Close up of a Chicago Daily News article on a ball park that would become Wrigley Field from Feb. 21, 1914. | Provided photo
Updated: May 28, 2014 6:40AM
Sneed exclusive . . .
Gov. Pat Quinn has decided his second elected term in office will be his last.
◆ Translation: Although the state has no term limits, Sneed is told Quinn will not run again in 2018 if he wins re-election this year.
Hmmm. Is Quinn just playing tag team to GOP gubernatorial opponent Bruce “I want to drive the career politicians nuts” Rauner’s vocal support of term limits?
◆ Answer: Quinn’s decision not to seek a third elected term is not surprising: He led the charge for term limits for both constitutional officers and state legislators in 1994, the year he spearheaded a petition drive that collected nearly half a million signatures for legislative term limits.
“He adheres to the United States constitutional dictum that no person shall be elected to the office of president more than twice,” said a Sneed source.
◆ The numbers game: Ironically, if Quinn wins re-election, he will have served nine years in office − rather than just two four-year terms.
◆ History note: As the state’s lieutenant governor, Quinn replaced Gov. Rod Blagojevich in Jan. 2009 following Blago’s impeachment for corruption and was elected to office in 2010.
Quinn, a populist at heart, has bucked the establishment for years.
A major advocate of same sex marriage, Quinn made headlines 30 years ago spearheading the referendum to create the Citizens Utility Board to protect consumers from rate hikes. Naysayers said it couldn’t be done.
Blasted by some critics as a political odd duck, Quinn’s populist persona also led him to suspend the paychecks of legislators in the dog days of summer last year, following their failure to solve the pension crisis.
His move was eventually ruled unconstitutional, but they got the message.
Sneed exclusive II . . .
It’s election time! Sneed has learned former President Bill Clinton, the Dems favorite stumpster, is heading to Chicago June 20 to headline a fund-raising event for Mayor Rahm Emanuel’s re-election.
The Field of Dreams . . .
Plans by the owners of the Chicago Cubs to give Wrigley Field a facelift have been stymied by irate rooftop owners and a few cranky neighborhood groups.
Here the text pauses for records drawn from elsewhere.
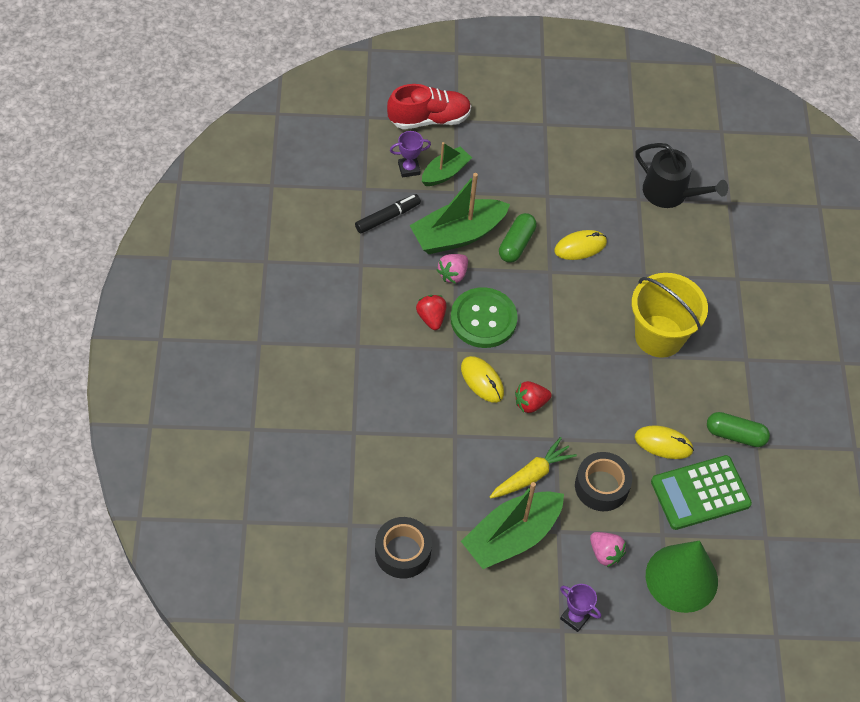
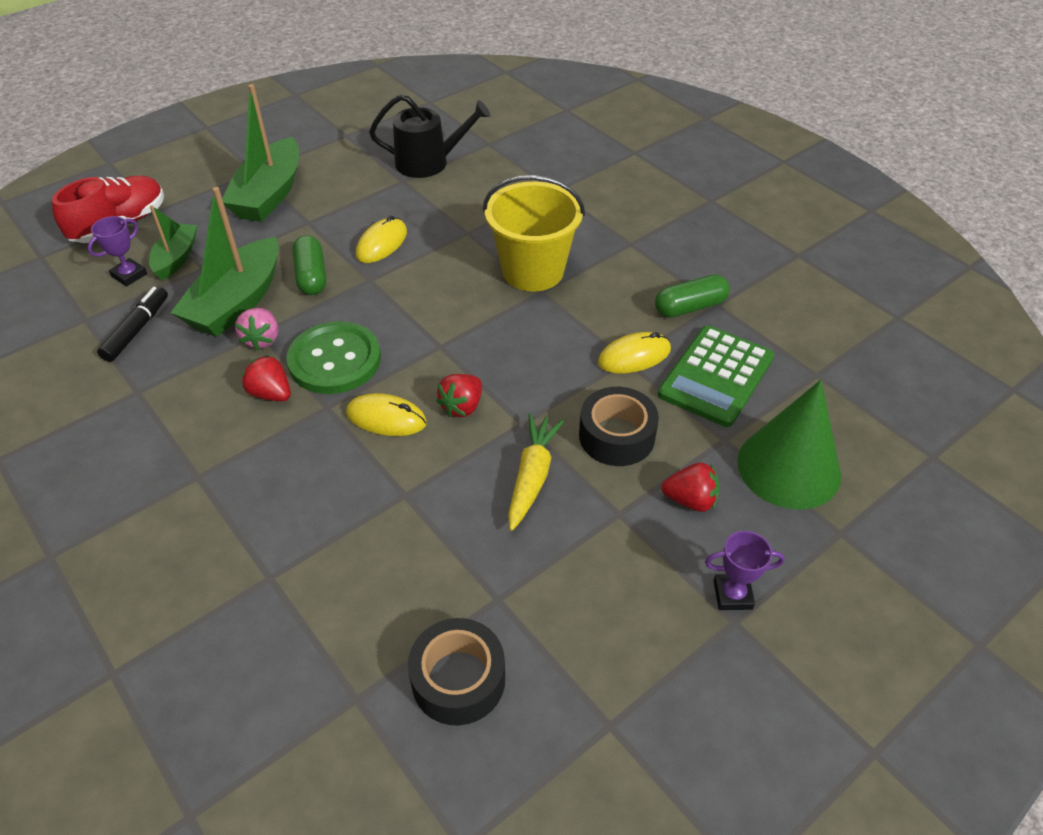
camera: 35 degrees left, 10 degrees down
green boat [461,482,564,569] -> green boat moved to [222,84,299,222]
pink strawberry [590,532,626,567] -> red strawberry [661,462,720,512]

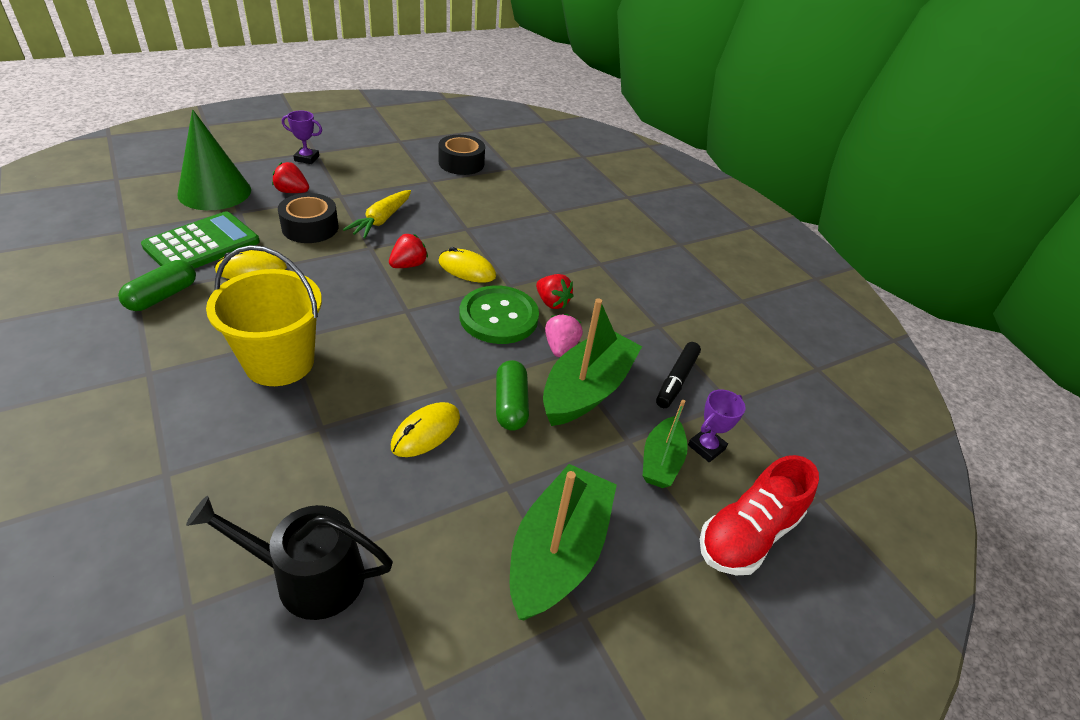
camera: 175 degrees left, 5 degrees down
green capsule [655,274,730,318] -> green capsule turned 45 degrees counterclockwise [118,260,196,311]

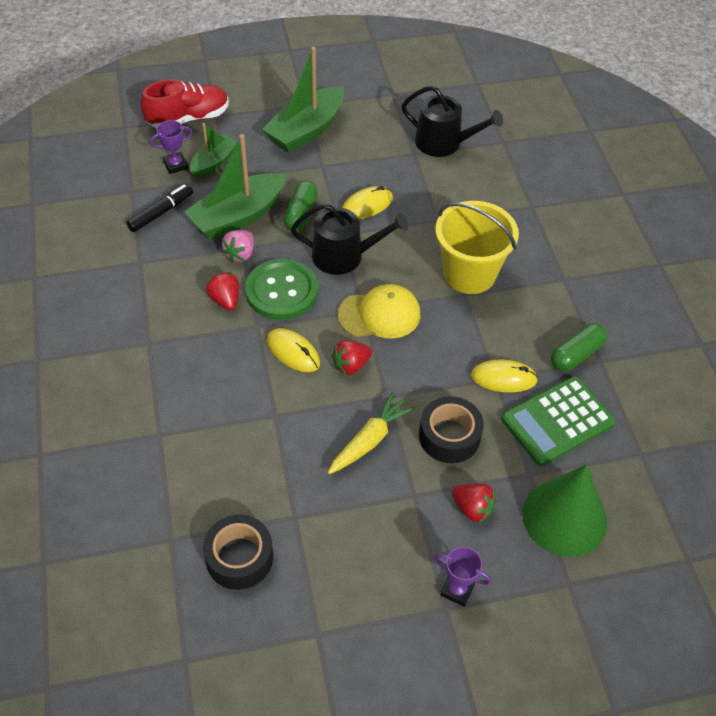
camera: 160 degrees left, 10 degrees up
none -> black watering can [291,203,408,275]
none -> yellow cap [338,284,420,338]

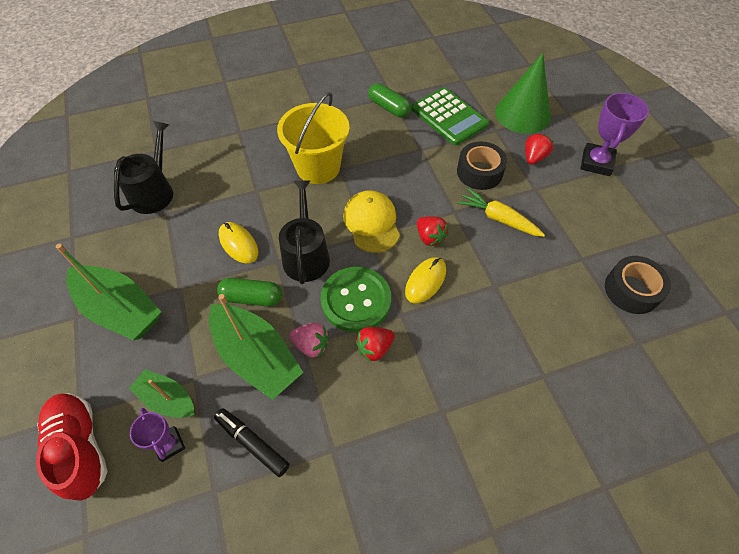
camera: 95 degrees left, 5 degrees up
purple trophy [435,547,491,607] -> purple trophy [580,93,649,176], size x1.65
yellow mouse [471,360,538,393] -> none

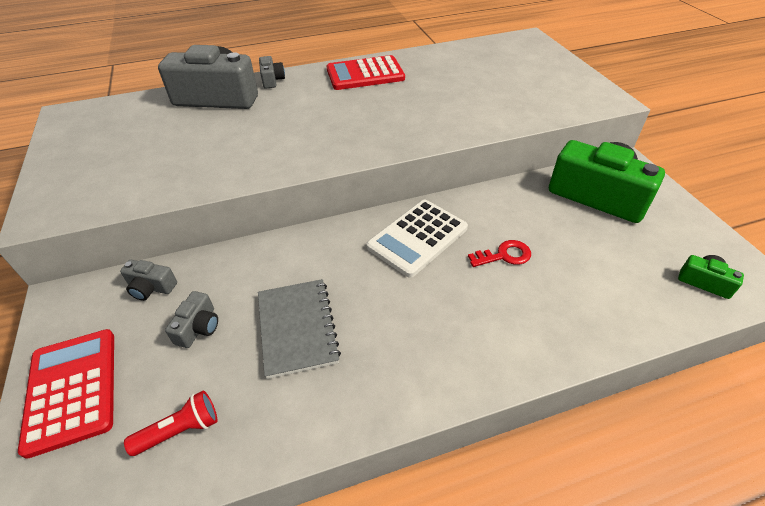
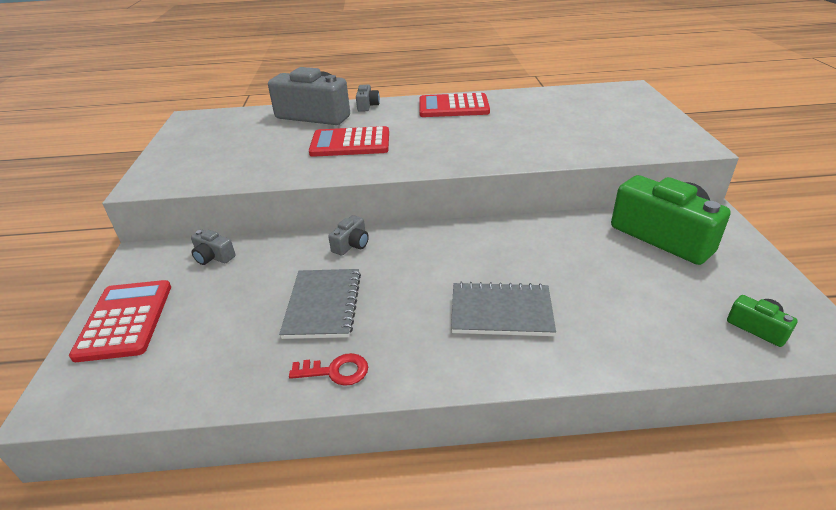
camera: 15 degrees right, 10 degrees down
red flashlight [124,391,217,456] -> none
grey camera [165,291,218,348] -> grey camera moved to [328,215,369,255]
white calculator [366,200,468,278] -> none
red key [468,240,531,267] -> red key moved to [289,353,368,386]
none -> red calculator [309,126,389,157]
none -> grey notebook [451,282,556,336]

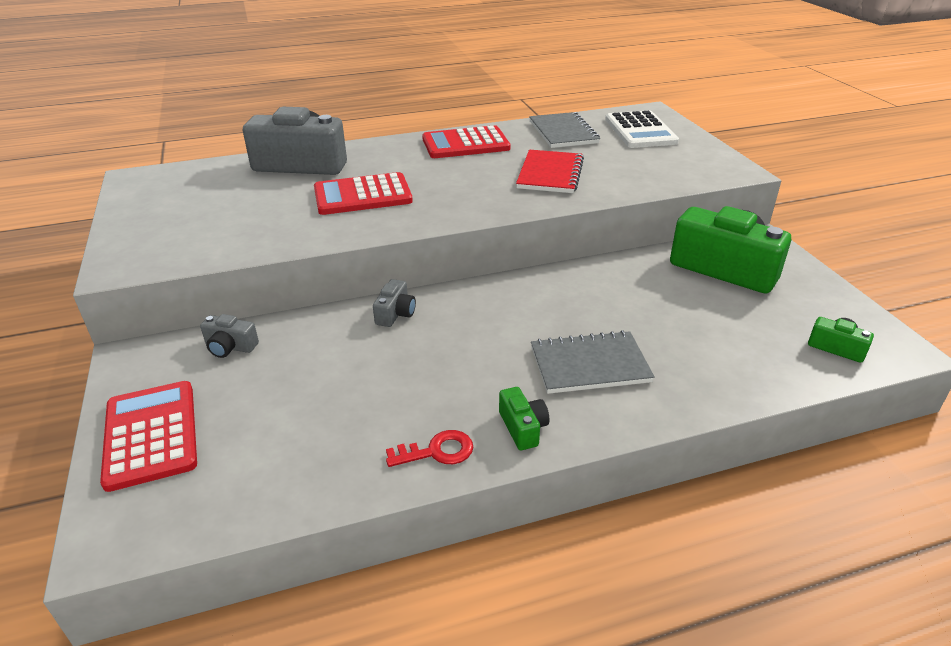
camera: 15 degrees left, 0 degrees up
grey notebook [279,269,361,339] -> grey notebook moved to [529,112,600,148]
grey camera [356,85,380,112] -> none
none -> green camera [499,387,549,450]
none -> red notebook [516,150,584,193]
none -> white calculator [605,110,679,148]

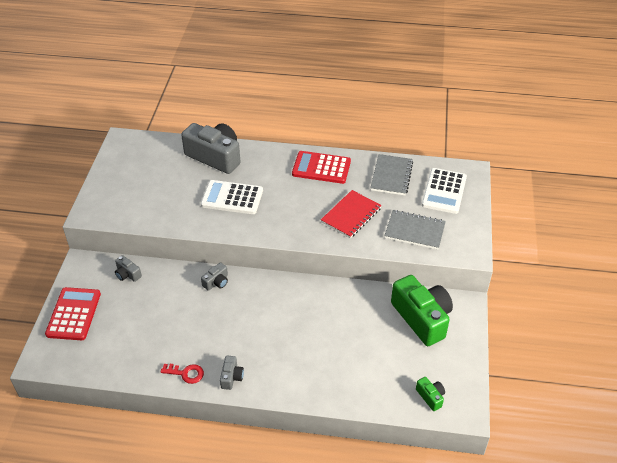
camera: 25 degrees right, 10 degrees up
red calculator [314,172,413,215] -> white calculator [201,180,263,214]
green camera [499,387,549,450] -> grey camera [220,356,244,390]
grey notebook [531,330,655,394] -> grey notebook moved to [384,210,446,250]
They kvetch. They complain. They holler.
But it wasn’t always so.
Back on Feb. 21, 1914, a petition against creation of the ballpark failed! (Check out the old Chicago Daily News clip on the petition failure.)
Property owners surrounding the future site of the legendary stadium, which turned 100 years old this week, supported the creation of a new ballpark — which was originally named Weeghman Park — before chewing gum magnates the Wrigley family renamed it in 1927.
“They had the consent of the majority of the property owners on Waveland and Sheffield Avenues, which was the frontage property housing the rooftop owners,” said a baseball historian.
“They wanted a baseball stadium in their midst. Nobody was shouting from the rooftops they didn’t want it!”
Major League Baseball Commissioner Bud Selig pledged his support to the Ricketts family, who own the Chicago Cubs, this week by stating: “They’re trying to preserve this. Preserve something that’s 100 years old.”
A kind gesture . . .
Sneed is told the cremation of Edward Beaudion’s skeletal remains — bones that were originally suspected to belong to a victim of serial killer John Wayne Gacy, will be a gift from the Cook County Medical Examiner’s Office.
◆ Backstory: The ashes of Beaudion, missing since 1978, will eventually be buried alongside his parents. “A number of mortuaries volunteered free cremation services,” said a spokesman for Cook County Sheriff Tom Dart, who initiated the DNA testing of Beaudion, whose skeleton was found in 2008 in a southwest suburban forest preserve.
Sneedlings . . .
Congratulations to Chef Michael Lachowicz and his bride Alexis O’Gorman on their wedding . . . Saturday’s birthdays: Channing Tatum, 34; Carol Burnett, 81, and Jet Li, 51 . . . Sunday’s birthdays: Casey Kasem, 82; Cory Booker, 45, and Nigel Barker, 42.